╭──

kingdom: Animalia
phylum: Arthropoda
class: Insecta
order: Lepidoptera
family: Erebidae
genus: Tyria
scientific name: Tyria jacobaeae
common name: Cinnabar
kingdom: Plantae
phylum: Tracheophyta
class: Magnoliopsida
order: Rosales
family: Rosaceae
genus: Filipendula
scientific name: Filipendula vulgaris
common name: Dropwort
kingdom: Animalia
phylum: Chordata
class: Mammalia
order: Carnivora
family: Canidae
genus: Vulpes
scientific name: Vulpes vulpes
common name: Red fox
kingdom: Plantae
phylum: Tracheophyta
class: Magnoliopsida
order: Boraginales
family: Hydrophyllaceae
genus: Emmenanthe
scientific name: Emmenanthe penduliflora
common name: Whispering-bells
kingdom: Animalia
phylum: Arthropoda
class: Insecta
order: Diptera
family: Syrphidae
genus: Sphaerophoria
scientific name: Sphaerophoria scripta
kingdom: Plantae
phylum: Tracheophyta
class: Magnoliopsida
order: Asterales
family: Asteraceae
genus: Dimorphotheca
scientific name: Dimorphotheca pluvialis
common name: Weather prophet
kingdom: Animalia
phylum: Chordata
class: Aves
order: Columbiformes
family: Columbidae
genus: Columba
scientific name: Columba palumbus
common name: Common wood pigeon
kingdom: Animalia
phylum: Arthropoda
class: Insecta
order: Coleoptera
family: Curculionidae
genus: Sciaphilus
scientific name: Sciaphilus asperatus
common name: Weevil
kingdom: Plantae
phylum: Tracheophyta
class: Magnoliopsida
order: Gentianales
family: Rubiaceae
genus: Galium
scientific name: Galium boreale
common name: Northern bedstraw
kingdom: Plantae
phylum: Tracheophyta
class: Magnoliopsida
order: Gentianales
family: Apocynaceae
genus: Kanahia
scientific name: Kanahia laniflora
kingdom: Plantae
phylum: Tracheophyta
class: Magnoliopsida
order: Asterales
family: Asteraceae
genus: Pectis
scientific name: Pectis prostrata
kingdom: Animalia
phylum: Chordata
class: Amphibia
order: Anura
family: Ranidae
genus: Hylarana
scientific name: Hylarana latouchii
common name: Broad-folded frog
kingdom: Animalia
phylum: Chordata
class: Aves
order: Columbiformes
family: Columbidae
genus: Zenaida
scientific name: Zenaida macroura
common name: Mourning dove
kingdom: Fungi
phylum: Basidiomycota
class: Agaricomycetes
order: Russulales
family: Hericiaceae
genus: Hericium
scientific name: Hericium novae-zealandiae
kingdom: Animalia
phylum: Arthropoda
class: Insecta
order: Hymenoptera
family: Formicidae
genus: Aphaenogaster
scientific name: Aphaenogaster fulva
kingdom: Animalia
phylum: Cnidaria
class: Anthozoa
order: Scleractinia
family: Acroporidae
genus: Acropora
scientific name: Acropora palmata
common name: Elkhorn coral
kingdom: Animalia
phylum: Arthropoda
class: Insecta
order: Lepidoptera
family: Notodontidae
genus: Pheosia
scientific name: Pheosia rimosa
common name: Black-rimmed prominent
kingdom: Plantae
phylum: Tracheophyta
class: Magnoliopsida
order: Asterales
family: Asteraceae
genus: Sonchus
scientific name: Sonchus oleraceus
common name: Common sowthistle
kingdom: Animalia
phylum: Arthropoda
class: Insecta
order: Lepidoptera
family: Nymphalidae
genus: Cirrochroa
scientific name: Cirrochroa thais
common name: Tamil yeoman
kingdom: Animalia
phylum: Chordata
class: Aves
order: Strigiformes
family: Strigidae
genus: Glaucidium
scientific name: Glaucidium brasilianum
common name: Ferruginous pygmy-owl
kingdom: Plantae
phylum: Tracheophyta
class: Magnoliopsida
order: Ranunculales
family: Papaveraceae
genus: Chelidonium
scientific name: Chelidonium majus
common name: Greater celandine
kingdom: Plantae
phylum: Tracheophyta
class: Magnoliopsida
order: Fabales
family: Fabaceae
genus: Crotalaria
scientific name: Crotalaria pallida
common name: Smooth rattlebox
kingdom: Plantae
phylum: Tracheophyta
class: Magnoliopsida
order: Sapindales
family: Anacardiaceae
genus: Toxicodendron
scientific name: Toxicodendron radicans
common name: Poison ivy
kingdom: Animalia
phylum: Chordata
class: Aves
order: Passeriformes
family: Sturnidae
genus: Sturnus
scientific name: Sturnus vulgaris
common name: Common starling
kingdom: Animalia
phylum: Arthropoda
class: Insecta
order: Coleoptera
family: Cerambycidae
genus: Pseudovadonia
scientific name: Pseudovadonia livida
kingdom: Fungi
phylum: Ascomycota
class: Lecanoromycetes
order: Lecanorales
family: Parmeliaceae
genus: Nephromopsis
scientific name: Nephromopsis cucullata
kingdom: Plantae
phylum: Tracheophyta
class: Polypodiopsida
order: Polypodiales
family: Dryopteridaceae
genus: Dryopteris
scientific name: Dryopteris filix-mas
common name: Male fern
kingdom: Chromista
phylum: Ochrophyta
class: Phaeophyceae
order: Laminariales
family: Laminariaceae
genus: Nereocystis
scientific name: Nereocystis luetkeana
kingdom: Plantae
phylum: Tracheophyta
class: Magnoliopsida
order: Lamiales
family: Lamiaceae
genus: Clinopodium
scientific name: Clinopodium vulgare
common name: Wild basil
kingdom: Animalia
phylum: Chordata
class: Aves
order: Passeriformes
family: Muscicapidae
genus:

╰──

** Requirement **
Reproduce every line of the listing above, keeping each word, letter, and line break unchanged.

** Complete output **
kingdom: Animalia
phylum: Arthropoda
class: Insecta
order: Lepidoptera
family: Erebidae
genus: Tyria
scientific name: Tyria jacobaeae
common name: Cinnabar
kingdom: Plantae
phylum: Tracheophyta
class: Magnoliopsida
order: Rosales
family: Rosaceae
genus: Filipendula
scientific name: Filipendula vulgaris
common name: Dropwort
kingdom: Animalia
phylum: Chordata
class: Mammalia
order: Carnivora
family: Canidae
genus: Vulpes
scientific name: Vulpes vulpes
common name: Red fox
kingdom: Plantae
phylum: Tracheophyta
class: Magnoliopsida
order: Boraginales
family: Hydrophyllaceae
genus: Emmenanthe
scientific name: Emmenanthe penduliflora
common name: Whispering-bells
kingdom: Animalia
phylum: Arthropoda
class: Insecta
order: Diptera
family: Syrphidae
genus: Sphaerophoria
scientific name: Sphaerophoria scripta
kingdom: Plantae
phylum: Tracheophyta
class: Magnoliopsida
order: Asterales
family: Asteraceae
genus: Dimorphotheca
scientific name: Dimorphotheca pluvialis
common name: Weather prophet
kingdom: Animalia
phylum: Chordata
class: Aves
order: Columbiformes
family: Columbidae
genus: Columba
scientific name: Columba palumbus
common name: Common wood pigeon
kingdom: Animalia
phylum: Arthropoda
class: Insecta
order: Coleoptera
family: Curculionidae
genus: Sciaphilus
scientific name: Sciaphilus asperatus
common name: Weevil
kingdom: Plantae
phylum: Tracheophyta
class: Magnoliopsida
order: Gentianales
family: Rubiaceae
genus: Galium
scientific name: Galium boreale
common name: Northern bedstraw
kingdom: Plantae
phylum: Tracheophyta
class: Magnoliopsida
order: Gentianales
family: Apocynaceae
genus: Kanahia
scientific name: Kanahia laniflora
kingdom: Plantae
phylum: Tracheophyta
class: Magnoliopsida
order: Asterales
family: Asteraceae
genus: Pectis
scientific name: Pectis prostrata
kingdom: Animalia
phylum: Chordata
class: Amphibia
order: Anura
family: Ranidae
genus: Hylarana
scientific name: Hylarana latouchii
common name: Broad-folded frog
kingdom: Animalia
phylum: Chordata
class: Aves
order: Columbiformes
family: Columbidae
genus: Zenaida
scientific name: Zenaida macroura
common name: Mourning dove
kingdom: Fungi
phylum: Basidiomycota
class: Agaricomycetes
order: Russulales
family: Hericiaceae
genus: Hericium
scientific name: Hericium novae-zealandiae
kingdom: Animalia
phylum: Arthropoda
class: Insecta
order: Hymenoptera
family: Formicidae
genus: Aphaenogaster
scientific name: Aphaenogaster fulva
kingdom: Animalia
phylum: Cnidaria
class: Anthozoa
order: Scleractinia
family: Acroporidae
genus: Acropora
scientific name: Acropora palmata
common name: Elkhorn coral
kingdom: Animalia
phylum: Arthropoda
class: Insecta
order: Lepidoptera
family: Notodontidae
genus: Pheosia
scientific name: Pheosia rimosa
common name: Black-rimmed prominent
kingdom: Plantae
phylum: Tracheophyta
class: Magnoliopsida
order: Asterales
family: Asteraceae
genus: Sonchus
scientific name: Sonchus oleraceus
common name: Common sowthistle
kingdom: Animalia
phylum: Arthropoda
class: Insecta
order: Lepidoptera
family: Nymphalidae
genus: Cirrochroa
scientific name: Cirrochroa thais
common name: Tamil yeoman
kingdom: Animalia
phylum: Chordata
class: Aves
order: Strigiformes
family: Strigidae
genus: Glaucidium
scientific name: Glaucidium brasilianum
common name: Ferruginous pygmy-owl
kingdom: Plantae
phylum: Tracheophyta
class: Magnoliopsida
order: Ranunculales
family: Papaveraceae
genus: Chelidonium
scientific name: Chelidonium majus
common name: Greater celandine
kingdom: Plantae
phylum: Tracheophyta
class: Magnoliopsida
order: Fabales
family: Fabaceae
genus: Crotalaria
scientific name: Crotalaria pallida
common name: Smooth rattlebox
kingdom: Plantae
phylum: Tracheophyta
class: Magnoliopsida
order: Sapindales
family: Anacardiaceae
genus: Toxicodendron
scientific name: Toxicodendron radicans
common name: Poison ivy
kingdom: Animalia
phylum: Chordata
class: Aves
order: Passeriformes
family: Sturnidae
genus: Sturnus
scientific name: Sturnus vulgaris
common name: Common starling
kingdom: Animalia
phylum: Arthropoda
class: Insecta
order: Coleoptera
family: Cerambycidae
genus: Pseudovadonia
scientific name: Pseudovadonia livida
kingdom: Fungi
phylum: Ascomycota
class: Lecanoromycetes
order: Lecanorales
family: Parmeliaceae
genus: Nephromopsis
scientific name: Nephromopsis cucullata
kingdom: Plantae
phylum: Tracheophyta
class: Polypodiopsida
order: Polypodiales
family: Dryopteridaceae
genus: Dryopteris
scientific name: Dryopteris filix-mas
common name: Male fern
kingdom: Chromista
phylum: Ochrophyta
class: Phaeophyceae
order: Laminariales
family: Laminariaceae
genus: Nereocystis
scientific name: Nereocystis luetkeana
kingdom: Plantae
phylum: Tracheophyta
class: Magnoliopsida
order: Lamiales
family: Lamiaceae
genus: Clinopodium
scientific name: Clinopodium vulgare
common name: Wild basil
kingdom: Animalia
phylum: Chordata
class: Aves
order: Passeriformes
family: Muscicapidae
genus:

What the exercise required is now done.